Steven Edward Hanna serves as Professor in the Department of Health Research Methods, Evidence, and Impact at McMaster University's Faculty of Health Sciences. His work spans multiple clinical domains with methodological expertise in biostatistics and evidence synthesis. His research focuses on musculoskeletal disorders (particularly knee osteoarthritis pain phenotyping), pediatric rehabilitation (cerebral palsy mobility trajectories), HIV disability assessment , and transplantation research . Key methodologies include latent transition analysis, systematic reviews, and knowledge translation frameworks. Recent work explores AI applications in plastic surgery complications and pandemic impacts on geriatric musculoskeletal health. His publication trends reveal strong emphasis on methodological rigor (evident in unit-of-analysis guides and Cochrane reviews) and cross-disease applications of disability measurement tools. Significant contributions include the HIV Disability Questionnaire validation and MOST cohort osteoarthritis analyses. Notable scientific engagement includes: Developing the AGREE II guideline appraisal framework Pioneering knowledge brokering trials for evidence implementation Creating reference curves for cerebral palsy mobility assessment Hanna directs biostatistics education through courses like HTHRSM 702 and supervises clinical epidemiology research. His lab focuses on longitudinal disability modeling and evidence synthesis methods across neurological, musculoskeletal, and infectious disease contexts.
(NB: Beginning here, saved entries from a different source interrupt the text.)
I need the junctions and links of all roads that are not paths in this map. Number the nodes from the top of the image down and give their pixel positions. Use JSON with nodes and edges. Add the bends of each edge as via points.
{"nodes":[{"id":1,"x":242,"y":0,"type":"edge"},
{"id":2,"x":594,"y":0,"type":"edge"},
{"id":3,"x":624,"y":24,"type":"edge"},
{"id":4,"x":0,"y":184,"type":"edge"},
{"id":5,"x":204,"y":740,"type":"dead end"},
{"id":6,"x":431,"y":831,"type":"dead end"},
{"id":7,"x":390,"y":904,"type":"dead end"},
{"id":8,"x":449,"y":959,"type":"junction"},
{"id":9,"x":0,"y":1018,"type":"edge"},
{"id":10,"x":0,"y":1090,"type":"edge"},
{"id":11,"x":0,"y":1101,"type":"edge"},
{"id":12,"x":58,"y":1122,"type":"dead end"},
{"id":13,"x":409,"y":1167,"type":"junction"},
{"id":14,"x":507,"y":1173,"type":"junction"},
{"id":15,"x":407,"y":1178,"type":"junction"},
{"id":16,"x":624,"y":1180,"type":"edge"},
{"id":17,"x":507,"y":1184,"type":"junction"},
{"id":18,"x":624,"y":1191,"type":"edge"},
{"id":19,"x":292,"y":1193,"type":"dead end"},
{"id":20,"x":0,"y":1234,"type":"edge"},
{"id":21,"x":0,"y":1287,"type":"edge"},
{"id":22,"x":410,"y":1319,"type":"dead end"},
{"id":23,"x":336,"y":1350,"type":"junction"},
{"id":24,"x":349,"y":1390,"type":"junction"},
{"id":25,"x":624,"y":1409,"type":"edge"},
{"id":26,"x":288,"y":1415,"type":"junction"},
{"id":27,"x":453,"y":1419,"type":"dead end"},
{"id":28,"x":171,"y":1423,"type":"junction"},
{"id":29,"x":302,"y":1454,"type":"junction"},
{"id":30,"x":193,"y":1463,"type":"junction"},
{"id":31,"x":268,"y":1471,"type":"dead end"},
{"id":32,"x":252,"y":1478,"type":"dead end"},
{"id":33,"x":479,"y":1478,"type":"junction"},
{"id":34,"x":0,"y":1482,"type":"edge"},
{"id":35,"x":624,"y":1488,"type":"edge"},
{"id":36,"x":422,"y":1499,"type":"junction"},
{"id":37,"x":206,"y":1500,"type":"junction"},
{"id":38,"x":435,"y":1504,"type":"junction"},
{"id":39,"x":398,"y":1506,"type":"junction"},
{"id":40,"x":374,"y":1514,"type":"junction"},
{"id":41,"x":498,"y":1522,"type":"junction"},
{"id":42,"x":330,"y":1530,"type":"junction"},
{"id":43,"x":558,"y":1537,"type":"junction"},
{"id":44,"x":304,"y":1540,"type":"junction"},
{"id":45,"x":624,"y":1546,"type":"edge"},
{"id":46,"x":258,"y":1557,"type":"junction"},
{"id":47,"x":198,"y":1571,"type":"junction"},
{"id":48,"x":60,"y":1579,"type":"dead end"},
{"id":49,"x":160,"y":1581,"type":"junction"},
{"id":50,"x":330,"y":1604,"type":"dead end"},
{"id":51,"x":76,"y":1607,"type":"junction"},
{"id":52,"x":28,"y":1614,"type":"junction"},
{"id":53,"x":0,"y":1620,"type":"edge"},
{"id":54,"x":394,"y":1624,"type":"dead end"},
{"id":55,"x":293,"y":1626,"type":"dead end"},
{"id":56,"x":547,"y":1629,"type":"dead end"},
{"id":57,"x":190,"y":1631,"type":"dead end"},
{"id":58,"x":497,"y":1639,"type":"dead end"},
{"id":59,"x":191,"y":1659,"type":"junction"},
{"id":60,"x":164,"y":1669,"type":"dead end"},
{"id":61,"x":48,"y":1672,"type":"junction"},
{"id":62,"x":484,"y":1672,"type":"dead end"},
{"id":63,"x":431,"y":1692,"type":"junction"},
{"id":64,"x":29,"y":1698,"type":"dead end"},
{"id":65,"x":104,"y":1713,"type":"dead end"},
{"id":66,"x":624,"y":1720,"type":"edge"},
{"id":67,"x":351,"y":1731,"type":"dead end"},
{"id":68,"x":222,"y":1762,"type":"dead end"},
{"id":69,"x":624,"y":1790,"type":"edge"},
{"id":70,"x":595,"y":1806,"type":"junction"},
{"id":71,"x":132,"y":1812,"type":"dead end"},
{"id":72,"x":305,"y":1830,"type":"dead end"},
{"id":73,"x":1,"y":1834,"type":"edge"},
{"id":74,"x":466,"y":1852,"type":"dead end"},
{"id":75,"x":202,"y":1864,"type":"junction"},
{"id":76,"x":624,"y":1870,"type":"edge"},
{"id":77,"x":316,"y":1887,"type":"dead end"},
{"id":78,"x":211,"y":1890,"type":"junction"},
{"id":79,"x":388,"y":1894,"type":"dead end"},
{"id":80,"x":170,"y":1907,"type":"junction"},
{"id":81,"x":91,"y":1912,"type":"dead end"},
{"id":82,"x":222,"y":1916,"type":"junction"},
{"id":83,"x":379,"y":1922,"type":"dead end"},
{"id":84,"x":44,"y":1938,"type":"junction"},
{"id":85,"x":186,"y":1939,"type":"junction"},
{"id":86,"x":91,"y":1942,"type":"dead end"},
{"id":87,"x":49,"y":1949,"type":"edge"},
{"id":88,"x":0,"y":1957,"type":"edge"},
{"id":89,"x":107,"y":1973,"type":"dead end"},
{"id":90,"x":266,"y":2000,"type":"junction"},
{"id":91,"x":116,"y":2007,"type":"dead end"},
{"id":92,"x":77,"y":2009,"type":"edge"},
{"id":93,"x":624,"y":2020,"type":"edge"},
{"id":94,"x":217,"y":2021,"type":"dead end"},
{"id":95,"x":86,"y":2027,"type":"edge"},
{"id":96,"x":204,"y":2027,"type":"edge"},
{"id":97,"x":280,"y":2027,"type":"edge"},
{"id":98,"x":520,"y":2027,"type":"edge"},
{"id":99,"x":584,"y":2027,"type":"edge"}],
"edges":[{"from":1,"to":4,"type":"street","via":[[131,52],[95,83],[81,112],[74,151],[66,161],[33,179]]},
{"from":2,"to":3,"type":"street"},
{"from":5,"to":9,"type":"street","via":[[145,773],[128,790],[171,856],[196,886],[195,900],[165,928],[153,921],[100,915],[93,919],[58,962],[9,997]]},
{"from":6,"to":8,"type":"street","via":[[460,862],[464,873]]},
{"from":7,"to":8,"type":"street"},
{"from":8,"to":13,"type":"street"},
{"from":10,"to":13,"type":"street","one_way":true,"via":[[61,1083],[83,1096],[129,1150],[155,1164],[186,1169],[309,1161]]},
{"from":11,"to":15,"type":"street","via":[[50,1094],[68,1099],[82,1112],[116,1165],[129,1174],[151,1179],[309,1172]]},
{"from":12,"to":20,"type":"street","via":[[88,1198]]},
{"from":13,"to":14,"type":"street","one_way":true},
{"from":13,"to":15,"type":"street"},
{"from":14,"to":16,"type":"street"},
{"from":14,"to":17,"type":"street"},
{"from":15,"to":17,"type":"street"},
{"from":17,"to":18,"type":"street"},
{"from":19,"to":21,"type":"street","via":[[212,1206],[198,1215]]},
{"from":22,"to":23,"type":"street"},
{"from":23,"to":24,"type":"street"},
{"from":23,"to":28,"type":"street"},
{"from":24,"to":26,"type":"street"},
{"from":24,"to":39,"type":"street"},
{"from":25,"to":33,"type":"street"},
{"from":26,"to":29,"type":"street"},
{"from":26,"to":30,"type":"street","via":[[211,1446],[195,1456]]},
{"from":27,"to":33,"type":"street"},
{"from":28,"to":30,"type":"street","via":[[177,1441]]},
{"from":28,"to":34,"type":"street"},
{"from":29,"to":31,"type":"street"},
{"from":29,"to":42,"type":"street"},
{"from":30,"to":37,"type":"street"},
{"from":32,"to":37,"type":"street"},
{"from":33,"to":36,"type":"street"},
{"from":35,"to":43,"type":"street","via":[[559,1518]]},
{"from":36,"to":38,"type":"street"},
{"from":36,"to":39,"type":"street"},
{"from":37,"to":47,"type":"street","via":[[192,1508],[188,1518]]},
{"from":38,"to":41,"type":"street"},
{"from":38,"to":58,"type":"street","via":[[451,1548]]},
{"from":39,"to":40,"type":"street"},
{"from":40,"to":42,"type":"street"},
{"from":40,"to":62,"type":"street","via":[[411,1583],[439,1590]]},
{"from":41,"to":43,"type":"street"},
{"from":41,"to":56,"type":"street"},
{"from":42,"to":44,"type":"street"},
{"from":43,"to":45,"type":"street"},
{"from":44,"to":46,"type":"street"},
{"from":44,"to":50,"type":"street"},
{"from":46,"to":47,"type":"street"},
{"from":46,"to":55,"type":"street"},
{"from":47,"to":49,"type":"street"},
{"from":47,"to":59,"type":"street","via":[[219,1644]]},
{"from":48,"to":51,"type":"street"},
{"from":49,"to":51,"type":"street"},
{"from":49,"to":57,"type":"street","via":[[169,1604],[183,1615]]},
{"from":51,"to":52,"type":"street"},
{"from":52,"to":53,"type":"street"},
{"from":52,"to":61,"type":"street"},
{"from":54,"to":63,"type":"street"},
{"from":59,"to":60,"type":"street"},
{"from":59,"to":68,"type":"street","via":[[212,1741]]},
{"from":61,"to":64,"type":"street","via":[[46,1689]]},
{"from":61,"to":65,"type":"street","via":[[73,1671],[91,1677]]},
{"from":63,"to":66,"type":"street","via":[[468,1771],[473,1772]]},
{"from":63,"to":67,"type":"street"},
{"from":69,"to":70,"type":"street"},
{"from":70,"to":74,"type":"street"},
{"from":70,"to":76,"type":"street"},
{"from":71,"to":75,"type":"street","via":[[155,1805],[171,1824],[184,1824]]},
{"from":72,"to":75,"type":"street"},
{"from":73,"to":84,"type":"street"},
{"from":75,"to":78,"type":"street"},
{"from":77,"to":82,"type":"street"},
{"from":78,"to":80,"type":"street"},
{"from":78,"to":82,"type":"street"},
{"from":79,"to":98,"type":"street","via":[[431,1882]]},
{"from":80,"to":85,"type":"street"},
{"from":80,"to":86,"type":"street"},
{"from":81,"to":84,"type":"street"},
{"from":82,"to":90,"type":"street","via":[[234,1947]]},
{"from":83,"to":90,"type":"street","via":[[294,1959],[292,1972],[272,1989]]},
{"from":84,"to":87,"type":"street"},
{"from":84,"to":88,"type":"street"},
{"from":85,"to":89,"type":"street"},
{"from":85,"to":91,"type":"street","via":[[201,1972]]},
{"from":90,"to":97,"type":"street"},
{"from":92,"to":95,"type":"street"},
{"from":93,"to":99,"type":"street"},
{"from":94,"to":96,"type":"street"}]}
Prof Austen Lamacraft is a Professor at the University of Cambridge's Cavendish Laboratory, affiliated with the Theory of Condensed Matter group in the Department of Physics. His research focuses on quantum phase transitions, magnetism in atomic gases, ultracold atoms, and nonequilibrium phenomena in quantum systems. He has contributed to understanding dynamics of impurities in one-dimensional quantum liquids, integrable systems, and the interplay between magnetism and superfluidity. His work bridges theoretical physics with cold atom experiments, exploring topics like quantum hydrodynamics, spin-orbit coupled Bose gases, and quantum noise correlations. He has also developed methods for analyzing many-body quantum systems using reinforcement learning and machine learning techniques. Research interests include: quantum phase transitions, ultracold atomic physics, integrable systems, and non-equilibrium dynamics. His studies often involve exact analytical solutions and numerical methods to model complex quantum phenomena. Key contributions include theoretical predictions of dynamical magnetism in atomic gases, analysis of impurity motion in quantum fluids, and exploration of operator spreading in noisy spin systems. His recent work addresses quantum measurement-induced phase transitions and stochastic processes in dual-unitary circuits. Lamacraft has published extensively on quantum dynamics, entropy production, and interdisciplinary applications of statistical mechanics. He collaborates with experimental groups to guide cold atom experiments and has developed tools for multimodal data integration in physics research.